You may have seen it last week. There were charges of fraud levelled at the Obama campaign because donations from names like 'Doodad Pro' were not reported by his campaign. In the last election, there were claims that Republicans invoked anti-fraud measures to suppress legitimate voting by groups that tend to vote Democratic.
In both cases, there was more hyperbole than substance. There is fraud, but the immediacy of the internet has magnified it into being much more substantial than it is and University at Buffalo Law School Professor James A. Gardner cautions against giving too much importance to charges of voter fraud in American elections and supposed incompetence in administering elections. The process in the overwhelming majority of elections, he says, is working well.
"We have to be careful about political propaganda being spread about how voter fraud, and to a lesser extent incompetence in the administration of elections, threatens democracy," says Gardner, an authority on election and constitutional law, and the UB Law School's vice dean for academic affairs.

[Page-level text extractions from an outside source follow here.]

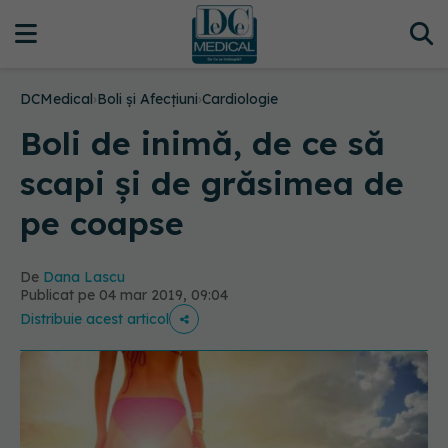
DCMedical
›
Boli și Afecțiuni
›
Cardiologie
Boli de inimă, de ce să
scapi și de grăsimea de
pe coapse
De
Dana Lascu
Publicat pe 04 mar 2019, 09:04
Distribuie acest articol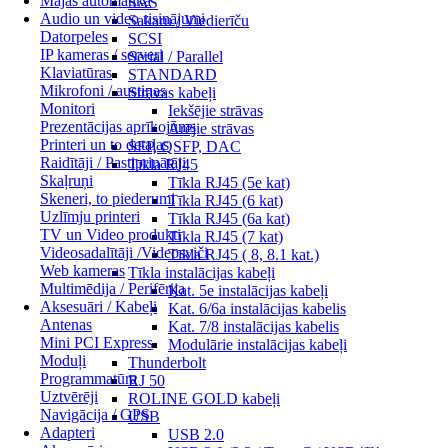
Mājas automātika
SAS
Audio un video risinājumi
Sakaru / Viedierīču
Datorpeles
SCSI
IP kameras / serveri
Serial / Parallel
Klaviatūras
STANDARD
Mikrofoni / austiņas
Strāvas kabeļi
Monitori
Iekšējie strāvas
Prezentācijas aprīkojums
Ārējie strāvas
Printeri un to detaļas
SFP, QSFP, DAC
Raidītāji / Pastiprinātāji
Tīkla RJ45
Skaļruņi
Tīkla RJ45 (5e kat)
Skeneri, to piederumi
Tīkla RJ45 (6 kat)
Uzlīmju printeri
Tīkla RJ45 (6a kat)
TV un Video produkti
Tīkla RJ45 (7 kat)
Videosadalītāji /Videosviči
Tīkla RJ45 ( 8, 8.1 kat.)
Web kameras
Tīkla instalācijas kabeļi
Multimēdija / Perifērija
Kat. 5e instalācijas kabeļi
Aksesuāri / Kabeļi
Kat. 6/6a instalācijas kabelis
Antenas
Kat. 7/8 instalācijas kabelis
Mini PCI Express
Modulārie instalācijas kabeļi
Moduļi
Thunderbolt
Programmatūra
RJ 50
Uztvērēji
ROLINE GOLD kabeļi
Navigācija / GPS
USB
Adapteri
USB 2.0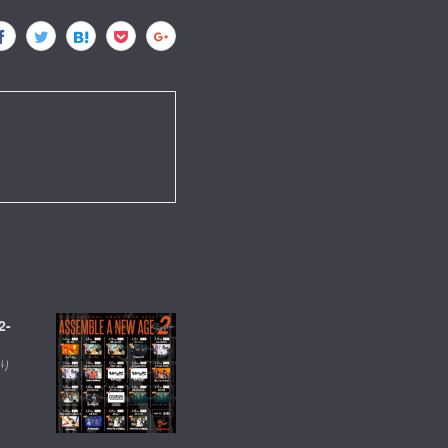
2-
売り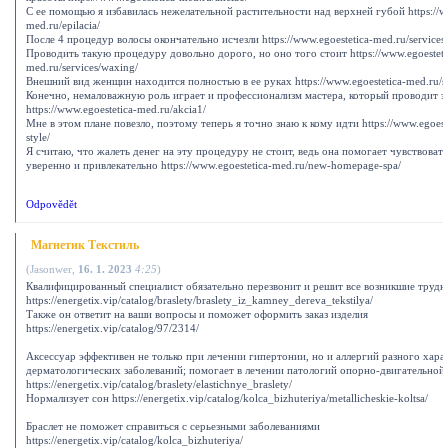
С ее помощью я избавилась нежелательной растительности над верхней губой https://ww
med.ru/epilacia/
После 4 процедур волосы окончательно исчезли https://www.egoestetica-med.ru/services/t
Проводить такую процедуру довольно дорого, но оно того стоит https://www.egoesteti
med.ru/services/waxing/
Внешний вид женщин находится полностью в ее руках https://www.egoestetica-med.ru/s
Конечно, немаловажную роль играет и профессионализм мастера, который проводит 
https://www.egoestetica-med.ru/akcia1/
Мне в этом плане повезло, поэтому теперь я точно знаю к кому идти https://www.egoeste
style/
Я считаю, что жалеть денег на эту процедуру не стоит, ведь она помогает чувствовать
уверенно и привлекательно https://www.egoestetica-med.ru/new-homepage-spa/
Odpovědět
Магнетик Текстиль
(
Jasonwer
,
16. 1. 2023
4:25
)
Квалифицированный специалист обязательно перезвонит и решит все возникшие трудн
https://energetix.vip/catalog/braslety/braslety_iz_kamney_dereva_tekstilya/
Также он ответит на ваши вопросы и поможет оформить заказ изделия
https://energetix.vip/catalog/97/2314/
Аксессуар эффективен не только при лечении гипертонии, но и аллергий разного хара
дерматологических заболеваний; помогает в лечении патологий опорно-двигательной
https://energetix.vip/catalog/braslety/elastichnye_braslety/
Нормализует сон https://energetix.vip/catalog/kolca_bizhuteriya/metallicheskie-koltsa/
Браслет не поможет справиться с серьезными заболеваниями
https://energetix.vip/catalog/kolca_bizhuteriya/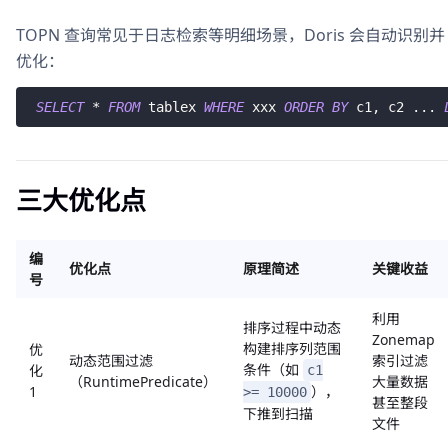
TOPN 查询常见于日志检索等明细场景，Doris 会自动识别并
优化：
SELECT
*
FROM
 tablex 
WHERE
 xxx 
ORDER
BY
 c1
,
 c2 
.
.
.
三大优化点
编
优化点
原理简述
关键收益
号
利用
排序过程中动态
Zonemap
构建排序列范围
优
动态范围过滤
索引过滤
条件（如
化
c1
（RuntimePredicate）
大量数据
1
），
>= 10000
甚至整段
下推到扫描
文件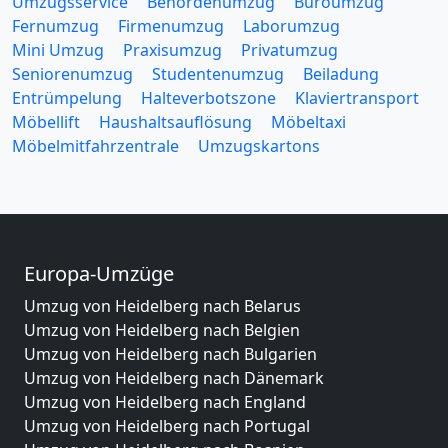
Umzugsservice
Behördenumzug
Büroumzug
Fernumzug
Firmenumzug
Laborumzug
Mini Umzug
Praxisumzug
Privatumzug
Seniorenumzug
Studentenumzug
Beiladung
Entrümpelung
Halteverbotszone
Klaviertransport
Möbellift
Haushaltsauflösung
Möbeltaxi
Möbelmitfahrzentrale
Umzugskartons
Europa-Umzüge
Umzug von Heidelberg nach Belarus
Umzug von Heidelberg nach Belgien
Umzug von Heidelberg nach Bulgarien
Umzug von Heidelberg nach Dänemark
Umzug von Heidelberg nach England
Umzug von Heidelberg nach Portugal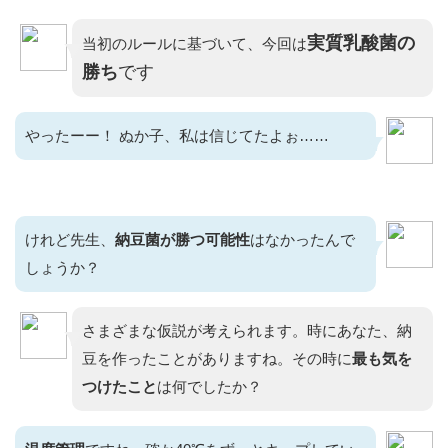
実質乳酸菌の
当初のルールに基づいて、今回は
勝ち
です
やったーー！ ぬか子、私は信じてたよぉ……
けれど先生、
納豆菌が勝つ可能性
はなかったんで
しょうか？
さまざまな仮説が考えられます。時にあなた、納
豆を作ったことがありますね。その時に
最も気を
つけたこと
は何でしたか？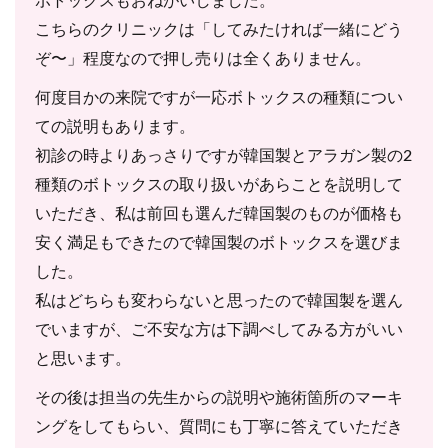
ボトックスもおねがいしました。
こちらのクリニックは「してみたければ一緒にどう
ぞ〜」程度なので押し売りは全くありません。
何度目かの来院ですが一応ボトックスの種類につい
ての説明もあります。
初診の時よりあっさりですが韓国製とアラガン製の2
種類のボトックスの取り扱いがあらことを説明して
いただき、私は前回も選んだ韓国製のものが価格も
安く満足もできたので韓国製のボトックスを選びま
した。
私はどちらも変わらないと思ったので韓国製を選ん
でいますが、ご不安な方は下調べしてみる方がいい
と思います。
その後は担当の先生からの説明や施術箇所のマーキ
ングをしてもらい、質問にも丁寧に答えていただき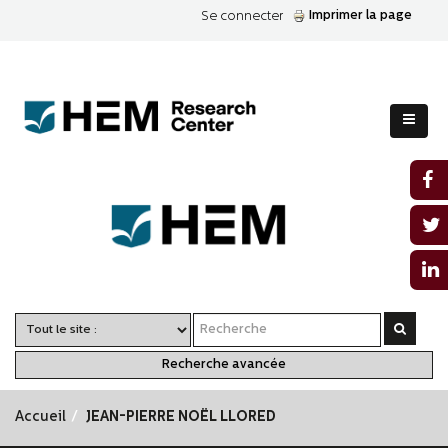
Imprimer la page
Se connecter
Recherche avancée
Accueil
JEAN-PIERRE NOËL LLORED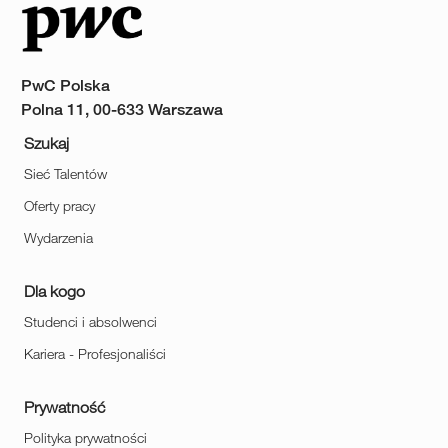
PwC Polska
Polna 11, 00-633 Warszawa
Szukaj
Sieć Talentów
Oferty pracy
Wydarzenia
Dla kogo
Studenci i absolwenci
Kariera - Profesjonaliści
Prywatność
Polityka prywatności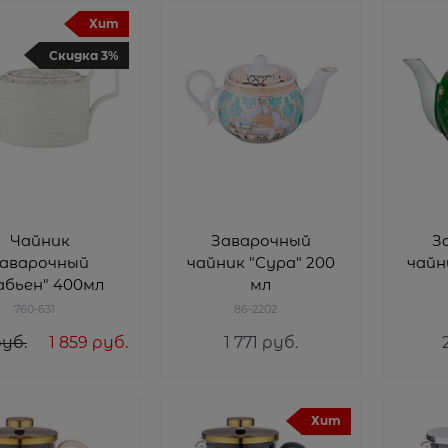
Хит
Скидка 3%
Чайник
Заварочный
З
заварочный
чайник "Сура" 200
чайн
абьен" 400мл
мл
760-631
86-2202
руб.
1 859
 руб.
1 771
 руб.
Хит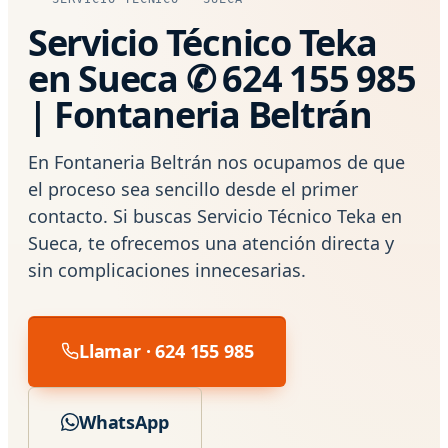
Servicio Técnico Teka
en Sueca ✆ 624 155 985
| Fontaneria Beltrán
En Fontaneria Beltrán nos ocupamos de que
el proceso sea sencillo desde el primer
contacto. Si buscas Servicio Técnico Teka en
Sueca, te ofrecemos una atención directa y
sin complicaciones innecesarias.
Llamar · 624 155 985
WhatsApp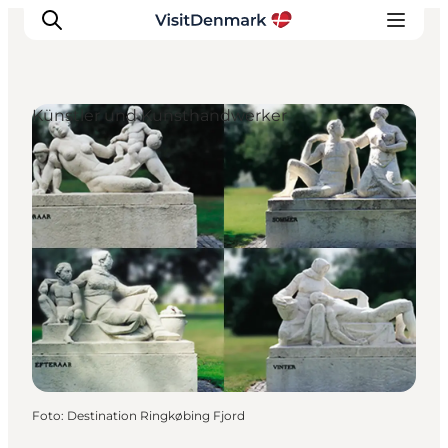
Künstler und Kunsthandwerker
Inspiration
Regionen
Erlebnisse
Unterkünfte
Reiseplanung
Foto
:
Destination Ringkøbing Fjord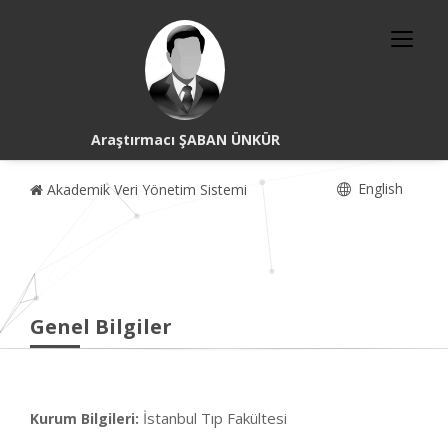
Araştırmacı ŞABAN ÜNKÜR
English
Akademik Veri Yönetim Sistemi
Genel Bilgiler
İstanbul Tıp Fakültesi
Kurum Bilgileri: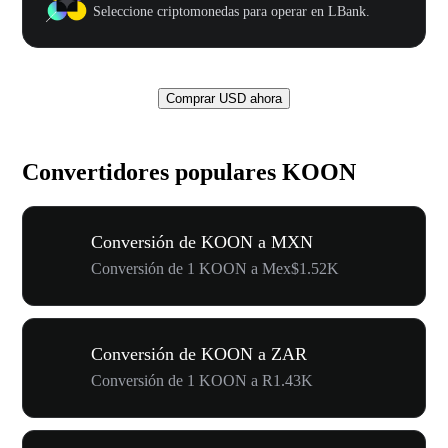
Seleccione criptomonedas para operar en LBank.
Comprar USD ahora
Convertidores populares KOON
Conversión de KOON a MXN
Conversión de 1 KOON a Mex$1.52K
Conversión de KOON a ZAR
Conversión de 1 KOON a R1.43K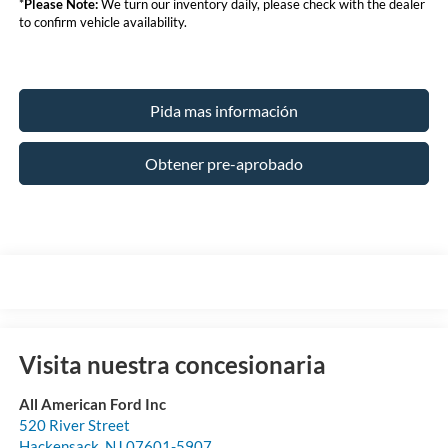
*
Please Note:
We turn our inventory daily, please check with the dealer
to confirm vehicle availability.
Pida mas información
Obtener pre-aprobado
Visita nuestra concesionaria
All American Ford Inc
520 River Street
Hackensack
,
NJ
07601-5907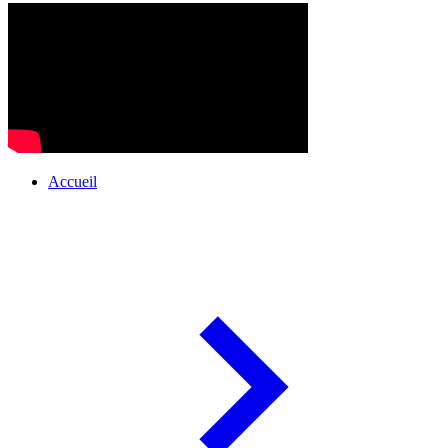
Accueil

"This simply is not true," says Gardner. "There are more than 500,000 elected officials in the U.S. Virtually every one of these elections comes off without a hitch. The news media have a tendency to focus exclusively on the extremely rare but dramatic cases in which the outcome of a very close race is put in doubt by a very small number of possibly tainted ballots or a malfunction of voting technology or human error in the administration of elections.
"These are very rare exceptions to the rule."
Gardner says another common false impression is that elections in the U.S. are always close, and that the smallest errors or the occasional fraudulent ballot among thousands have the potential to destroy democratic self-government.
"That's not the case," says Gardner. "In fact, the overwhelming majority of elections in the U.S. are so lopsided that no amount of error or fraud could change the result, and many, many elections are completely uncontested. Uncontested and lopsided elections may be a sign of something wrong with the system, but it has nothing to do with the administration of elections."
Gardner said election law and procedure still merit close scrutiny but some efforts are overkill. For example, a recent Supreme Court decision upheld voter ID requirements in Indiana even though voter fraud was "essentially a non-existent problem."